Mileauto's system is even simpler. You just take a snap of your vehicle's odometer every month, send it to them, and they'll use it to calculate your insurance premium. Some drivers who want privacy and don't want their insurer tracking their every move might prefer this option.
There are also differences in these companies' ability to recover stolen vehicles. Metro mile, for instance, advertises a 92 percent stolen car return rate.
In general, most vendors make it easy for you to access policy details and the number of miles you've driven in any given month. Nationwide, for instance, provides customers with an online portal where they can check their current usage. Others, such as Liberty Mutual and Metromile do it all through their apps.
How to get pay per mile car insurance?
Signing up for pay per mile car insurance is relatively easy, although there are differences between vendors.
- Allstate Milewise. Allstate Milewise doesn't give you the option to sign up directly for pay per mile car insurance via its website. Instead, you have to find a local agent, meet them in person, and then get them to conduct your insurance application.
- Liberty Mutual ByMile. Liberty Mutual ByMile provides a link on its website to "find an agent" that forwards you to a search page. You can either search for accredited agents within a specified distance of your location or search for your preferred broker by name.
- Metromile. Metromile operates a slightly different system. Customers first use a wizard to get a quote online to see how much money they can save.

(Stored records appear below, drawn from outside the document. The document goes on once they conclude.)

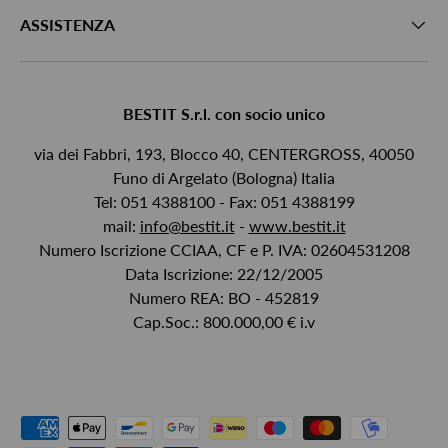
ASSISTENZA
BESTIT S.r.l. con socio unico
via dei Fabbri, 193, Blocco 40, CENTERGROSS, 40050
Funo di Argelato (Bologna) Italia
Tel: 051 4388100 - Fax: 051 4388199
mail:
info@bestit.it
-
www.bestit.it
Numero Iscrizione CCIAA, CF e P. IVA: 02604531208
Data Iscrizione: 22/12/2005
Numero REA: BO - 452819
Cap.Soc.: 800.000,00 € i.v
Metodi di pagamento accettati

After that, they speak with an agent to finalize their cover.
- Mileauto. Mileauto offers a similar approach. However, this time, you can complete purchases via the website without having to talk to a company rep. You fill out details about your vehicles, drivers, and coverage, and then the insurer will calculate your premium
- Nationwide SmartMiles. Nationwide SmartMiles gets you to provide information to receive a quote and then connects you to licensed professionals to complete your application.